More women choose to be tradies

Lauren Conway has started her own business

As more women choose to enter the trades field, the State Government is making their path a little smoother with fee-free and low-fee apprenticeships and traineeships, including Built for Women – a program designed to boost female participation.

Minister for Skills and Training, Alister Henskens, said the Government wanted to make it easier for women to access the skills they need for a first job, a new job, or a better job.

“The NSW Government’s infrastructure investment is providing great opportunities for women to pick up the tools and enter a dynamic and rewarding industry,” he said.

Single mother of two, Lauren Conway of Wamberal, recently qualified as an electrician at the age of 38.

“I always wanted to get into a trade but was steered away from it when I was younger,” Conway said.

“There weren’t a lot of women in the trades – we were encouraged to go to university and pursue a career such as teaching.”

Conway did various jobs for several years and after staying at home to raise her children, decided to chase her original passion.

“I was bored with everything else – I wanted to do something with my hands and decided electrics was for me.”

Enrolling in a Certificate in Electrotechnology course at TAFE Wyong, Conway said although it was “weird” being in a class with 17-year-old boys, she found she loved the field and after four years of study, achieved her qualification.

“I have set up my own business and am working as a sub-contractor for builders and other electrical businesses,” she said.

“I would absolutely recommend that other women get involved in a trade.
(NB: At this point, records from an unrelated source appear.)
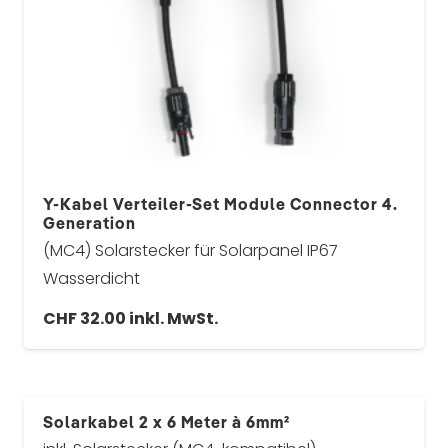
Y-Kabel Verteiler-Set Module Connector 4.
Generation
(MC4) Solarstecker für Solarpanel IP67
Wasserdicht
CHF
32.00
inkl. MwSt.
Solarkabel 2 x 6 Meter à 6mm²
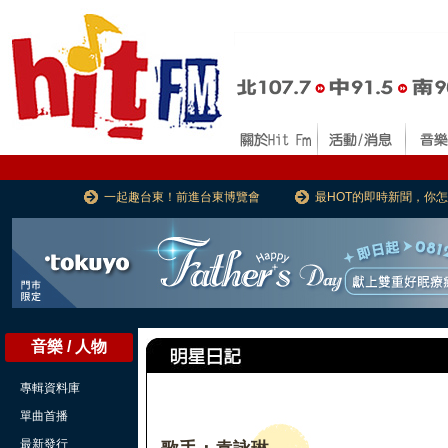
一起趣台東！前進台東博覽會
最HOT的即時新聞，你
音樂 / 人物
專輯資料庫
單曲首播
最新發行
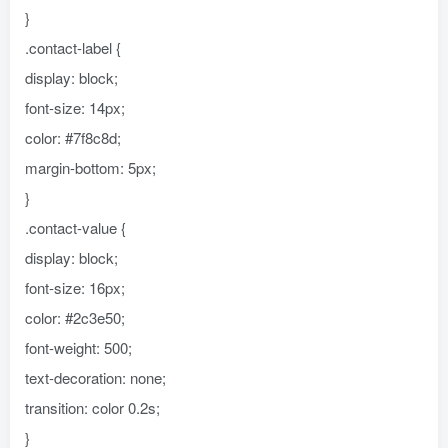
}
.contact-label {
display: block;
font-size: 14px;
color: #7f8c8d;
margin-bottom: 5px;
}
.contact-value {
display: block;
font-size: 16px;
color: #2c3e50;
font-weight: 500;
text-decoration: none;
transition: color 0.2s;
}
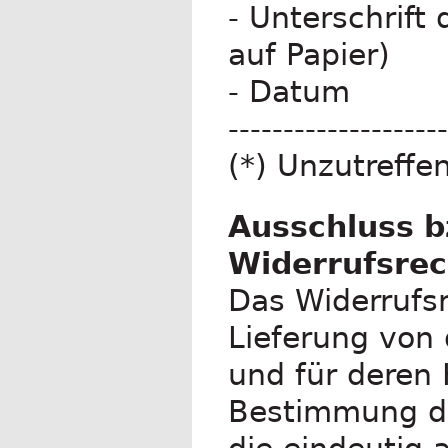
- Unterschrift
auf Papier)
- Datum
--------------------
(*) Unzutreffe
Ausschluss b
Widerrufsrec
Das Widerrufsr
Lieferung von d
und für deren 
Bestimmung du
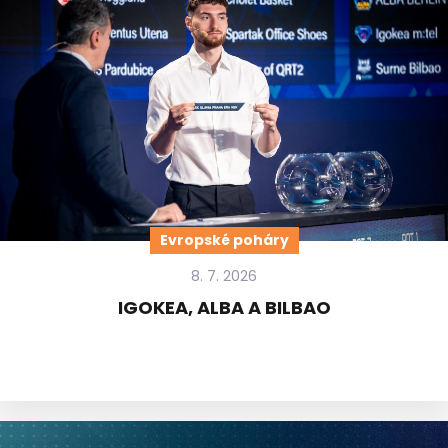
Evropské poháry
8. 7. 2026
IGOKEA, ALBA A BILBAO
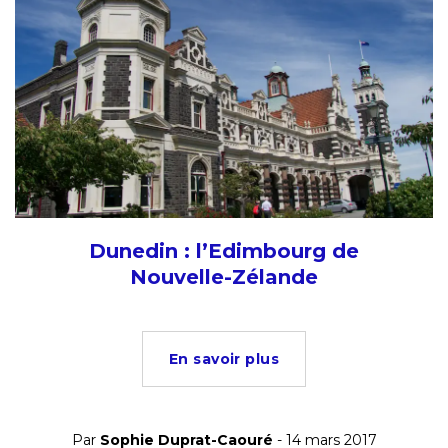
Dunedin : l’Edimbourg de
Nouvelle-Zélande
En savoir plus
Par
Sophie Duprat-Caouré
- 14 mars 2017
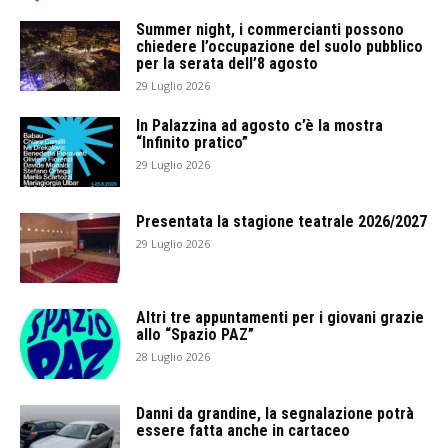
Summer night, i commercianti possono
chiedere l’occupazione del suolo pubblico
per la serata dell’8 agosto
29 Luglio 2026
In Palazzina ad agosto c’è la mostra
“Infinito pratico”
29 Luglio 2026
Presentata la stagione teatrale 2026/2027
29 Luglio 2026
Altri tre appuntamenti per i giovani grazie
allo “Spazio PAZ”
28 Luglio 2026
Danni da grandine, la segnalazione potrà
essere fatta anche in cartaceo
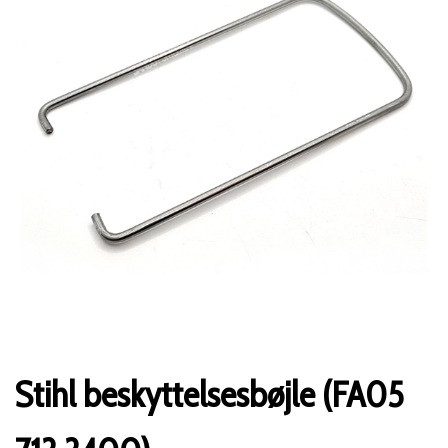
Stihl beskyttelsesbøjle (FA05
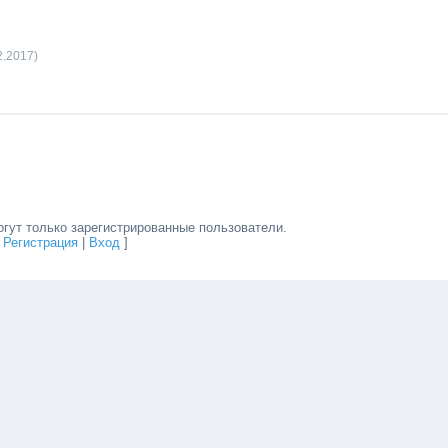
2.2017)
гут только зарегистрированные пользователи.
[
Регистрация
|
Вход
]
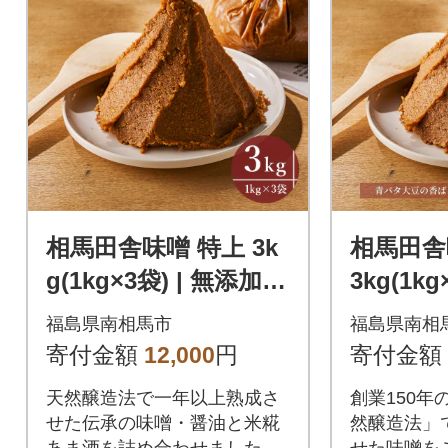
相馬田舎味噌 特上 3k
相馬田舎
g(1kg×3袋) | 無添加
3kg(1k
国産 みそ 若松味噌醤
みそ 若
福島県南相馬市
福島県南相
油店 ac001-aa
ac001-a
寄付金額
12,000
円
寄付金額
天然醸造法で一年以上熟成さ
創業150年
せた伝承の味噌・醤油と米糀
然醸造法」
あま酒を詰め合わせました
せた味噌を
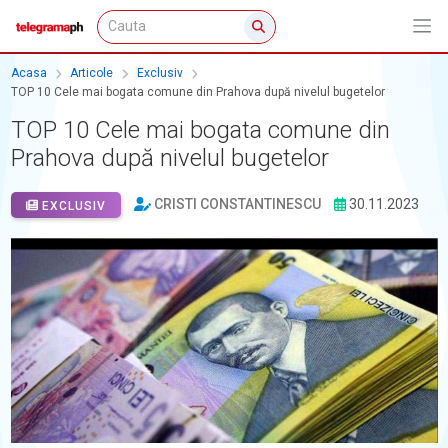
Acasa
Articole
Exclusiv
TOP 10 Cele mai bogata comune din Prahova după nivelul bugetelor
TOP 10 Cele mai bogata comune din
Prahova după nivelul bugetelor
CRISTI CONSTANTINESCU
30.11.2023
EXCLUSIV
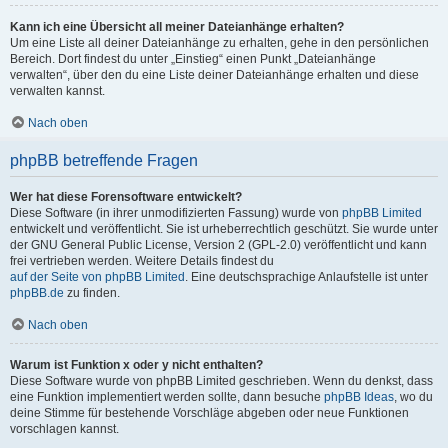
Kann ich eine Übersicht all meiner Dateianhänge erhalten?
Um eine Liste all deiner Dateianhänge zu erhalten, gehe in den persönlichen
Bereich. Dort findest du unter „Einstieg“ einen Punkt „Dateianhänge
verwalten“, über den du eine Liste deiner Dateianhänge erhalten und diese
verwalten kannst.
Nach oben
phpBB betreffende Fragen
Wer hat diese Forensoftware entwickelt?
Diese Software (in ihrer unmodifizierten Fassung) wurde von
phpBB Limited
entwickelt und veröffentlicht. Sie ist urheberrechtlich geschützt. Sie wurde unter
der GNU General Public License, Version 2 (GPL-2.0) veröffentlicht und kann
frei vertrieben werden. Weitere Details findest du
auf der Seite von phpBB Limited
. Eine deutschsprachige Anlaufstelle ist unter
phpBB.de
zu finden.
Nach oben
Warum ist Funktion x oder y nicht enthalten?
Diese Software wurde von phpBB Limited geschrieben. Wenn du denkst, dass
eine Funktion implementiert werden sollte, dann besuche
phpBB Ideas
, wo du
deine Stimme für bestehende Vorschläge abgeben oder neue Funktionen
vorschlagen kannst.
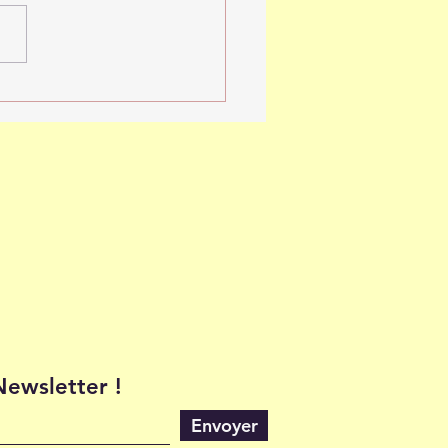
ne Lune du 5 Novembre
5
 Newsletter !
Envoyer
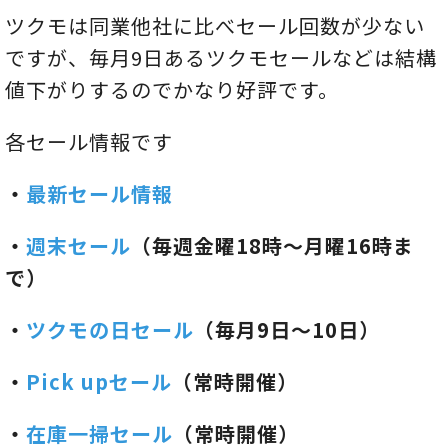
ツクモは同業他社に比べセール回数が少ない
ですが、毎月9日あるツクモセールなどは結構
値下がりするのでかなり好評です。
各セール情報です
・
最新セール情報
・
週末セール
（毎週金曜18時～月曜16時ま
で）
・
ツクモの日セール
（毎月9日～10日）
・
Pick upセール
（常時開催）
・
在庫一掃セール
（常時開催）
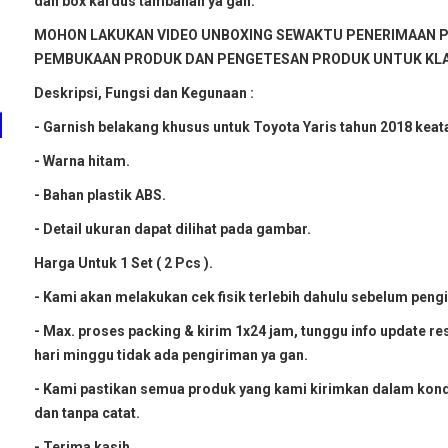
dan box kardus tambahan ya gan.
MOHON LAKUKAN VIDEO UNBOXING SEWAKTU PENERIMAAN 
PEMBUKAAN PRODUK DAN PENGETESAN PRODUK UNTUK KLA
Deskripsi, Fungsi dan Kegunaan :
- Garnish belakang khusus untuk Toyota Yaris tahun 2018 keat
- Warna hitam.
- Bahan plastik ABS.
- Detail ukuran dapat dilihat pada gambar.
Harga Untuk 1 Set ( 2 Pcs ).
- Kami akan melakukan cek fisik terlebih dahulu sebelum peng
- Max. proses packing & kirim 1x24 jam, tunggu info update res
hari minggu tidak ada pengiriman ya gan.
- Kami pastikan semua produk yang kami kirimkan dalam kond
dan tanpa catat.
- Terima kasih.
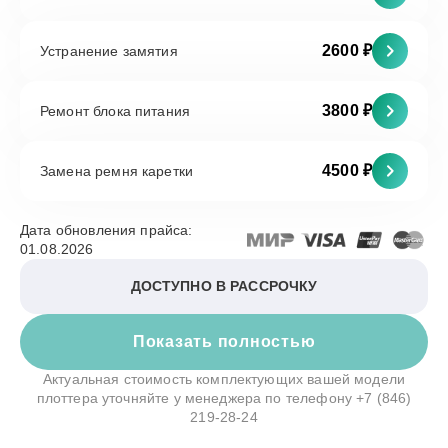
2600 ₽
Устранение замятия
3800 ₽
Ремонт блока питания
4500 ₽
Замена ремня каретки
Дата обновления прайса:
01.08.2026
ДОСТУПНО В РАССРОЧКУ
Показать полностью
Актуальная стоимость комплектующих вашей модели
плоттера уточняйте у менеджера по телефону
+7 (846)
219-28-24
“Our numbers are growing but even so, we’re still vastly outnumbered … I was recently on a job site with 300 tradies and only four of us were women.”

Conway acts as a mentor to younger female friends wanting to get into fields such as carpentry and electrics.

“They come to me because I have a bit more life experience,” she said.

Conway said she had encountered very little gender bias on the job – and that is mostly from older tradesmen as she works at various residential locations around the Central Coast.

Recently released data from the National Centre for Vocational Education and Research shows that female apprentice and trainee numbers are booming across the state, with a 91 per cent surge in commencements in the year to September, 2021.

Minister for Women, Bronnie Taylor, said the Built for Women program has supported close to 5,000 free training places for women in trade-related work, including construction, manufacturing, engineering, transport and logistics.

“Greater diversity makes our workplaces stronger and a secure and fulfilling future awaits women who choose a career in trades,” she said.